Kathryn Handford, event director with the Canada Running Series, based in Toronto, says she “drinks more water and I don’t overindulge in coffee or alcohol. At dinner, I sip slower, to prevent clients from ordering me another drink, and I quietly indicate to the server not to refill my glass.” She also eats lighter meals and tries to keep yogurt and fruit in her hotel room.

As we all know, but often don’t practice, Stinger stresses that “sufficient sleep is critical.” But she says, “With so many details flying around in our brains, how can you find the peace and tranquility to get a good night’s rest?” Her answer: “I make sure I have my checklists with me to help calm any anxieties. The more prepared you are up front, the easier it is to cope with on-site surprises.” Paul Butler, president of Planit WorldWide Corporation, based in Mississauga, Ont., says he tries to get enough rest at night. “Remember, you are ‘on’ from early morning until after the dinner hour.”

Most of the planners we talked to say they try to get in some exercise time at the hotel gym. One planner who is dedicated to workout time is Jacqueline Acomb, programme manager at Softchoice, for Carlson Wagonlit Travel. “I run or walk outside, so I can get a workout and see the city I’m in at the same time. Some properties, like the Westin, have running routes pre-printed on small cards that you can get from the concierge, so you have a route already mapped out. They even have a running concierge who actually takes people out on runs.” Acomb says the Fairmont Hamilton Princess will loan you workout clothes, socks and shoes, if you call ahead, so you don’t even have to pack cumbersome gear.

The concrete floor is a killer for planners who sometimes spend more than 12 hours a day on their feet, crisscrossing a large show. Gary Johnson, at PlannerPlus Events, in Aurora, Ont., says he wears different sets of shoes over the course of an event. The different pressure points on a change of footwear helps to keep feet feeling fresh.

Katherine Wright, president of the Wright Solution, based in St. Catharines, Ont., says she tries to find some downtime at least once a day. “Just 15 minutes of quiet time works wonders,” but she adds an important caveat, “don’t do e-mail, don’t speak to anyone, don’t read – just relax.” Stinger says if she has some down time, she will try to do something fun. “When I’m in Vancouver, I try to walk to the Aquarium and have lunch watching the whales. It totally invigorates me. And seeing the reaction of small children seeing those creatures is always so amusing. Everyone needs to laugh more.”

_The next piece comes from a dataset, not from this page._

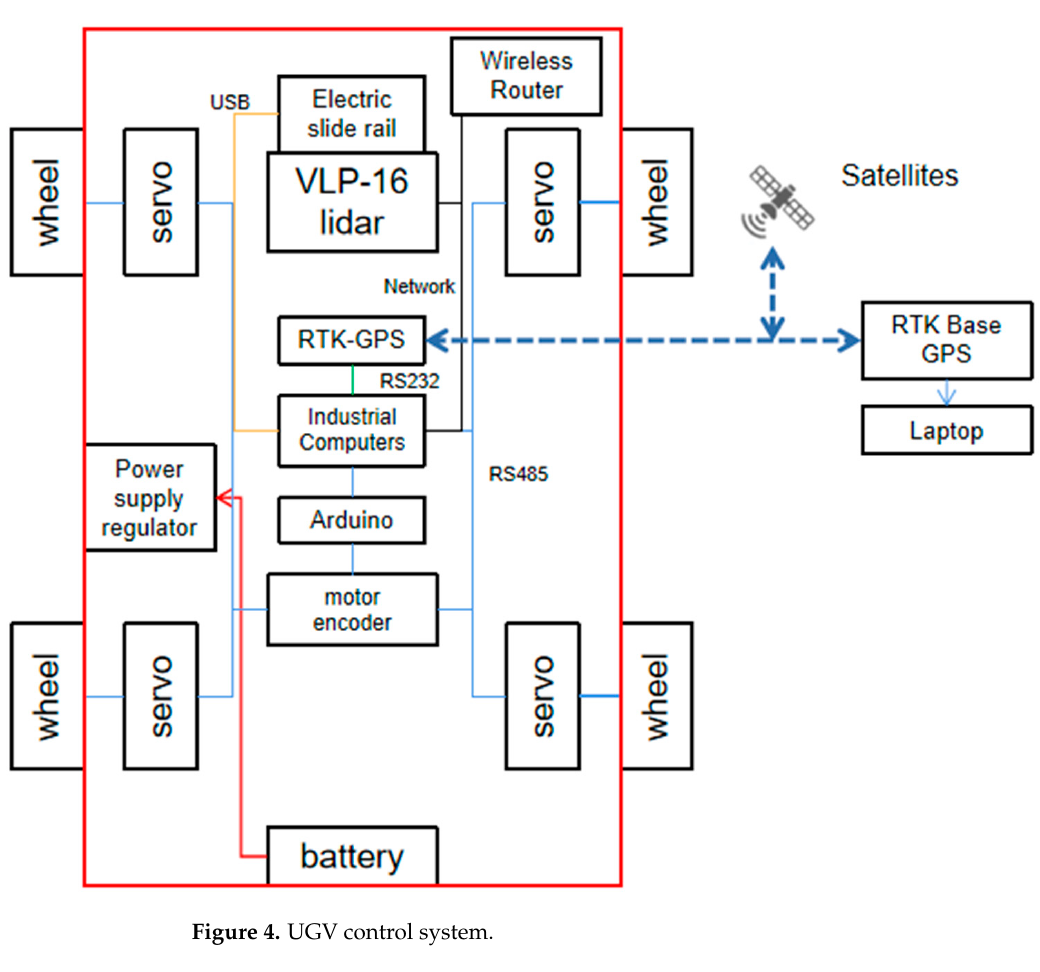
Figure 4. UGV control system.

Robin Paisley, director of events at our own Meetings & Incentive Travel, swears by her stash of Airborne tablets. This immune-boosting supplement was developed by a teacher to combat classroom germs. At the first sign of fatigue, Paisley drinks a glass of water containing the dissolved orange-flavoured tablets. Since the tablets are only available in the U.S., she depends on buddies south of the border to bring her a new supply when she runs low. To combat dry hotel rooms, she runs a hot bath just before she goes to bed and leaves the bathroom door open. The added burst of moisture, she says, keeps her throat and eyes from drying out.

As a final bit of advice, Paul Butler recommends, “if at all possible, when you’re on a programme, try to take people you really get along with; it makes the trip more enjoyable for both the travel staff and the clients.”


  1. Try to arrive a couple of days earlier to your event city to acclimatize and gear-up on your own time without being rushed.
  2. Wash you hands — A lot! Make sure you’ve got Vitamin C and D and drink plenty of water.
  3. Eat smaller meals, try to eat more protein and fewer carbohydrates. Nuts and fresh fruit make a great snack and can help prevent a mid-afternoon slump or tide you over between longer-than-usual meal times.
  4. Try to find some downtime during your day (even if it’s only 15 minutes) to totally relax and do nothing.
  5. Go for a walk, try to work out or even jump rope in your room — anything that will give you a little physical diversion.